(Text):
In this busy world, schedules often send family members in a variety of directions. The Barton County 4-H program can help bring families together, said Berny Unruh, 4-H Barton County youth development agent.
This coming week is National 4-H Week, a chance to highlight the beneifts of the organization and encourage folks to join, she said.
4-H is place where everyone in the family can go together on the same night to the same meeting, she said. 4-H families can learn together. They can plan projects, events and activities together. Family members can help out as club leaders, project leaders, new family coordinators and just providing support at 4-H events.
4-H is a nationwide program led by state land-grant universities in conjunction with the county or district extension council. In Kansas the land-grant university is Kansas State University. This educational youth development effort is offered in each of Kansas’ 105 counties. In Barton County, there are eight community clubs and two of the clubs are project oriented but youth can join any club no matter what the project interest. There are also 4-H after-school activities that youth can get involved in.
The first step to joining 4-H is to visit a 4-H Club and the second step is to fill out an enrollment card. The clubs and leaders are listed at www.barton.ksu.edu under the 4-H and youth page. The project enrollment card will invite youth to choose one or two projects to work on. The projects range from beef to photography to leadership and everything in between. There is even a self-determined project so youth can be creative and create a project.
The new 4-H year started this past week and families are encouraged to enroll and get started. The 4-H shooting sports program begins in October and air rifle is one project that does not allow late enrollment. It is beneficial for youth and parents to start the year out and attend all the meetings, so information is not missed.

(Entries shown):
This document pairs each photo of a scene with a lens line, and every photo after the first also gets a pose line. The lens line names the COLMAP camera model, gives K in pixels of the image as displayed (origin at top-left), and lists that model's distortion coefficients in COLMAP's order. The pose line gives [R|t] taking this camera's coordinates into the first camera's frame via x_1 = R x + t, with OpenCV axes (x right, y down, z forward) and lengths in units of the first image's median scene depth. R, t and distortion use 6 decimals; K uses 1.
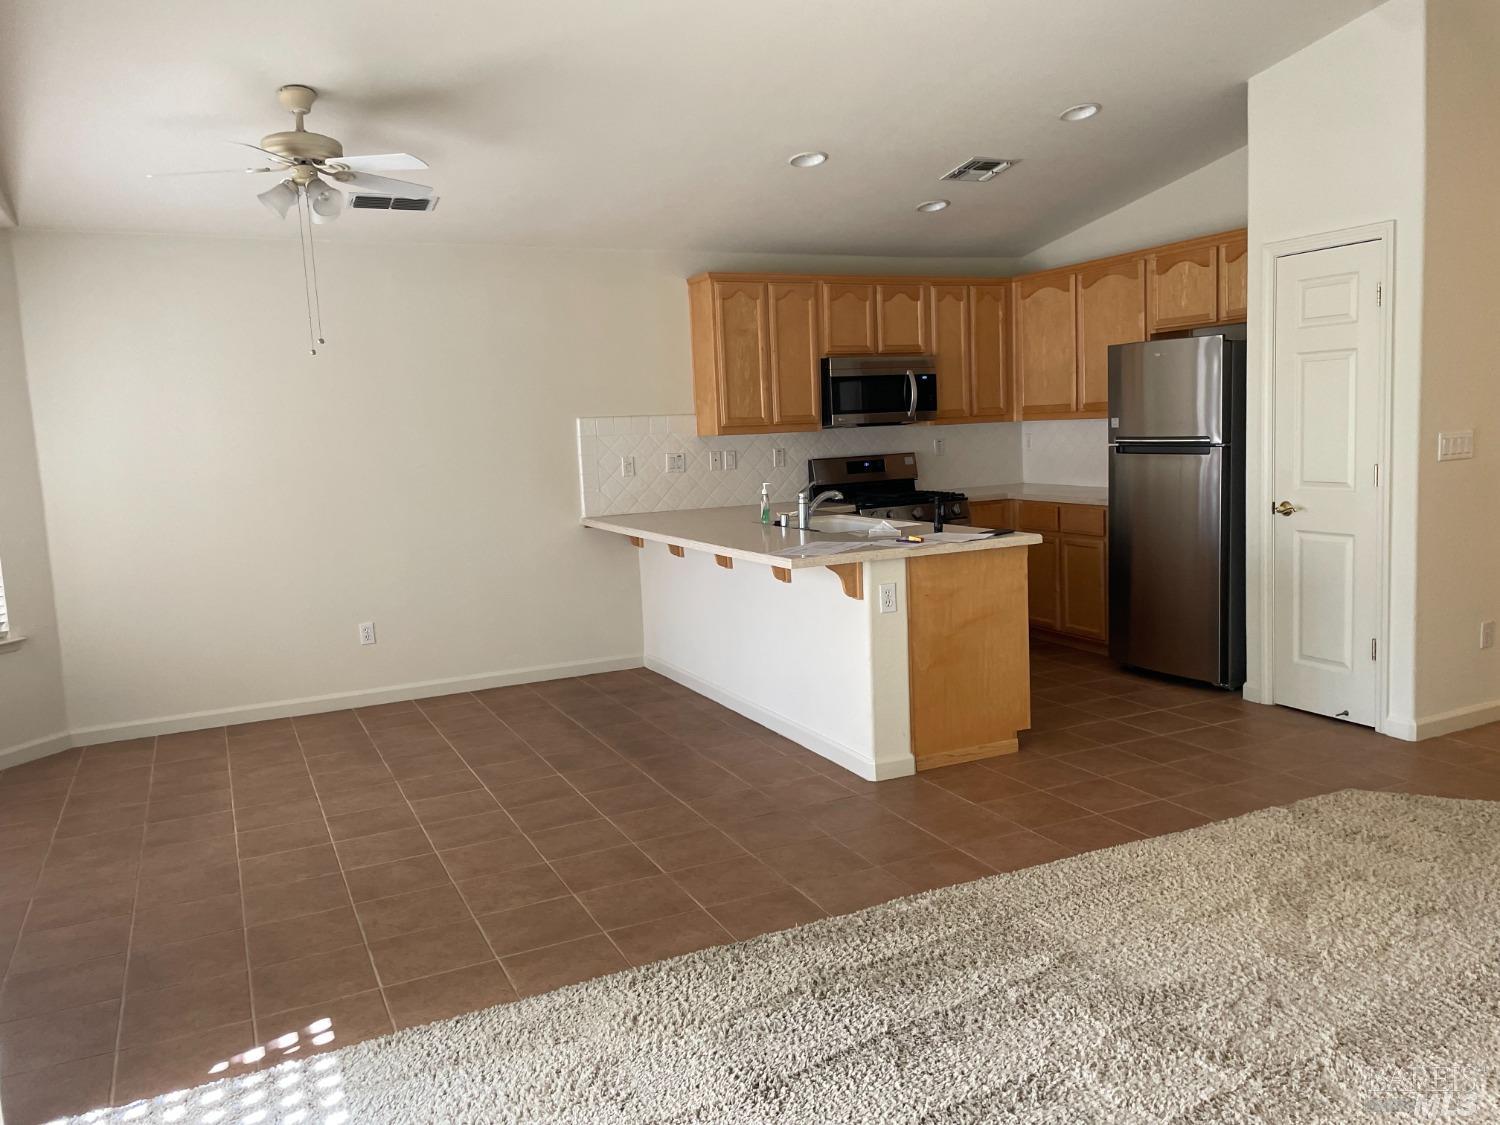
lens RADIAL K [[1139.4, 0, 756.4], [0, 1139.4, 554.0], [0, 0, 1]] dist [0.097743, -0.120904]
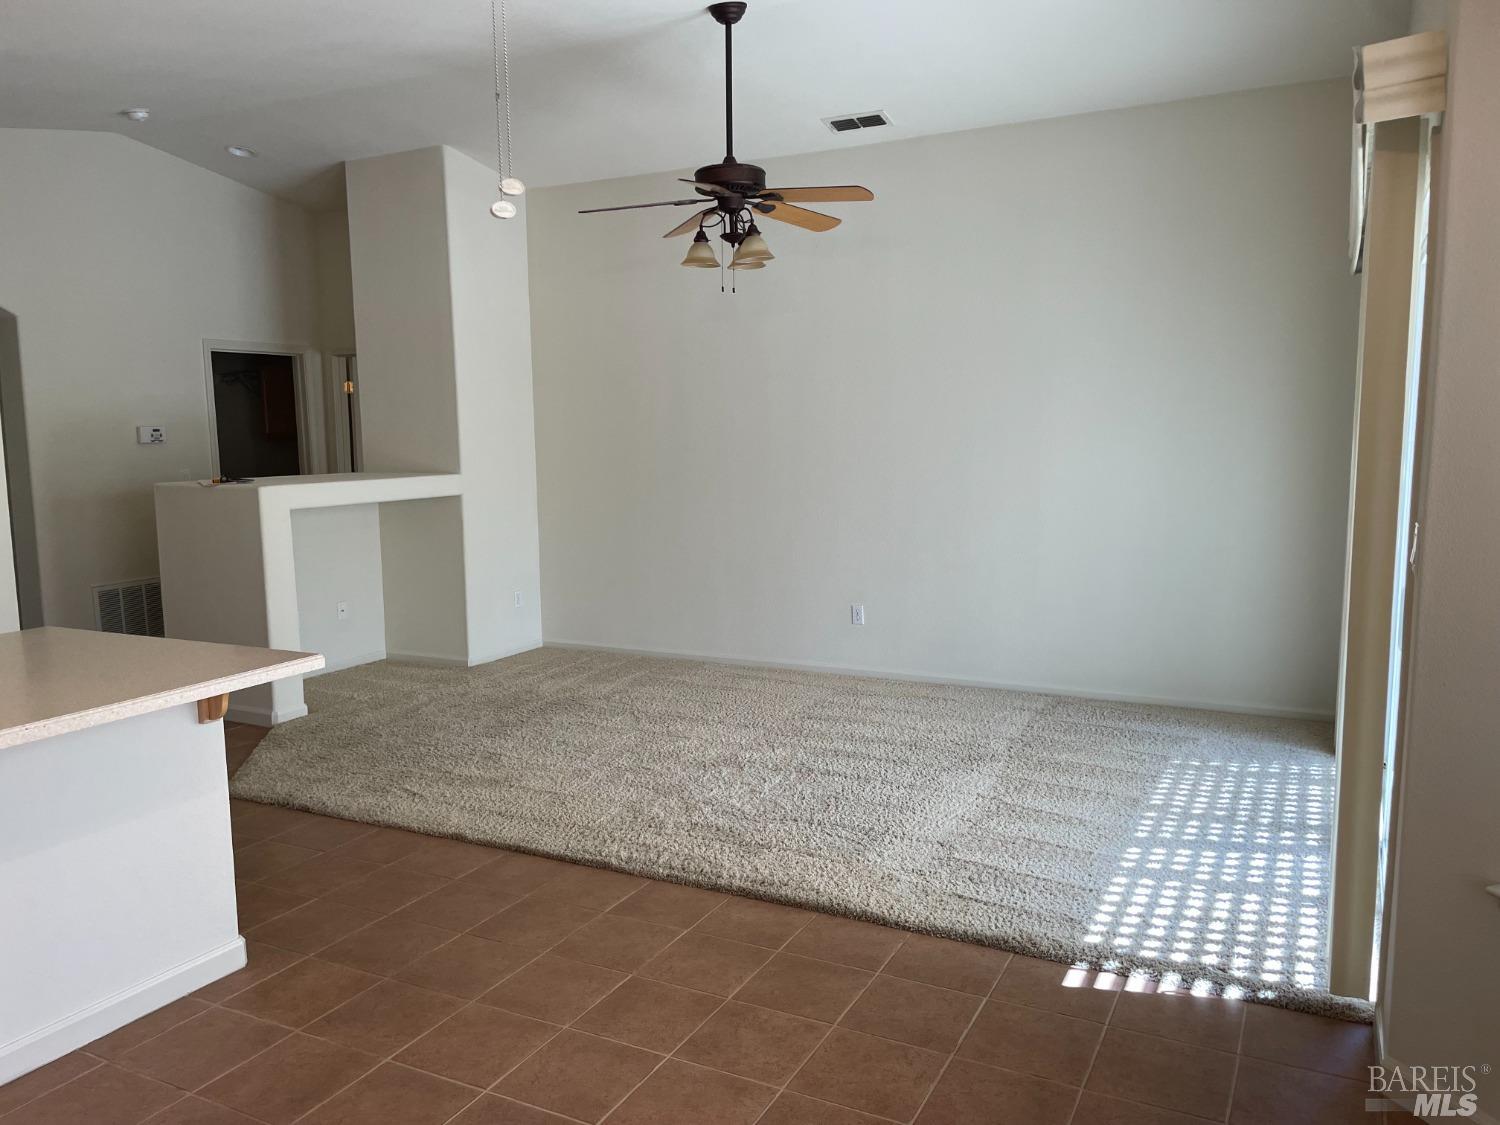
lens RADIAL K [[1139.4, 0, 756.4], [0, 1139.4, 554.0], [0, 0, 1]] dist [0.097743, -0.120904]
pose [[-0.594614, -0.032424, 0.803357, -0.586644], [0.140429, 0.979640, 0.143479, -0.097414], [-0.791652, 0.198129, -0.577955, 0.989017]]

...

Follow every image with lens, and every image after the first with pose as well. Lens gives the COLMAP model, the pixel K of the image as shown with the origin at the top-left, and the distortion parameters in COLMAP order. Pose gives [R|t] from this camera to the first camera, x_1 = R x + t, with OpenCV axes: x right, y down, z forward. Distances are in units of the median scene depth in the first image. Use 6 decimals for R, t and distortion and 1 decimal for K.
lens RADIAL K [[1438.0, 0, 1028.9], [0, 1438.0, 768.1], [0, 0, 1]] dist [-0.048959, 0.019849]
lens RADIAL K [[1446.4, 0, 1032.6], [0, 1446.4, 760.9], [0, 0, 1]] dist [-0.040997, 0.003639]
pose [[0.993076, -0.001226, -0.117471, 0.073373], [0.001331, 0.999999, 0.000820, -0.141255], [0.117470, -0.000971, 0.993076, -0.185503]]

(What you need to do): Reproduce everything in the 4-H text from "This coming week" down to "at 4-H events.", exactly as it appears.

(Answer space):
This coming week is National 4-H Week, a chance to highlight the beneifts of the organization and encourage folks to join, she said.
4-H is place where everyone in the family can go together on the same night to the same meeting, she said. 4-H families can learn together. They can plan projects, events and activities together. Family members can help out as club leaders, project leaders, new family coordinators and just providing support at 4-H events.